La debacle del referéndum socavó gravemente la legitimidad democrática de Morales, polarizó fuertemente la política boliviana y revitalizó a una oposición conservadora que durante años había sido demasiado displicente para plantear una amenaza electoral seria. Fuertes movimientos de oposición surgieron en algunos antiguos bastiones de apoyo, como Potosí, y algunos aliados del MAS, incluyendo la mayor confederación sindical del país y grupos indígenas más pequeños, incluso cambiaron a la oposición. El episodio también revitalizó la oposición a Morales entre las élites económicas de la ciudad de Santa Cruz, la potencia económica de Bolivia, lo que ayuda a explicar el bajo desempeño electoral del MAS en esa región crucial en las elecciones del 20 de octubre. Desde entonces, la ciudad se ha convertido en una base crucial de apoyo para el gobierno interino de derecha.
EL CAMINO HACIA ADELANTE
La negativa de Morales a pasar la antorcha puede haber condenado su liderazgo. Sin embargo, los éxitos de su mandato aseguran que el MAS siga siendo el partido más grande del país con diferencia y que probablemente siga siendo un fuerte contendiente en los años venideros. Incluso si el partido hoy carece del poder movilizador que alguna vez tuvo y podría fracturarse en pequeños grupos escindidos, cualquier esfuerzo por apartarlo del sistema político boliviano, y cualquier esfuerzo por regresar a la política excluyente de los días previos al MAS, seguramente producirá una reacción furiosa de movimientos populares bien organizados y decididos a defender lo que ganaron en los años de Morales.
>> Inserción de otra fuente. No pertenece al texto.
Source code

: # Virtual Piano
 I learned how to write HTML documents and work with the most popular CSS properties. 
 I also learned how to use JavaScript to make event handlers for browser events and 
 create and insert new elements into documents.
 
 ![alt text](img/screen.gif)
Sin embargo, la regresión es lo que puede esperarse. El gobierno interino de Áñez, según se dice, un gabinete provisional encargado de organizar nuevas elecciones, parece tener la intención de desacreditar no solo a Morales sino a todo su partido como actores legítimos de la política boliviana. Áñez ha amenazado con convocar nuevas elecciones por decreto presidencial, un paso que le daría un amplio margen de maniobra para impedir que los candidatos del MAS se presenten. Arturo Murillo, el nuevo ministro del Interior con mano dura, ha prometido “cazar” a los miembros del viejo gobierno. En una muestra de profunda animosidad racial, el gobierno ha tomado medidas enérgicas contra los manifestantes indígenas pro-morales que usan munición real y ha llegado a eximir preventivamente a los militares de toda responsabilidad penal por el uso de la fuerza contra los manifestantes. Las negociaciones entre elementos del MAS y el gobierno de Áñez están en marcha, pero el espacio para un diálogo significativo parece extremadamente estrecho, y hay pocos mediadores potenciales entre las naciones y organizaciones de la región que puedan ayudar a mantener las cosas unidas.
En cambio, la política boliviana se lucha en las calles y podría convertirse en un juego imposible en el que la formación de gobiernos estables es cada vez menos factible. Independientemente del final de esta turbulenta era, la presidencia de Morales será una lección para los gobiernos de la región, tanto sobre las oportunidades de una reforma duradera como sobre los escollos de las tentaciones autocráticas.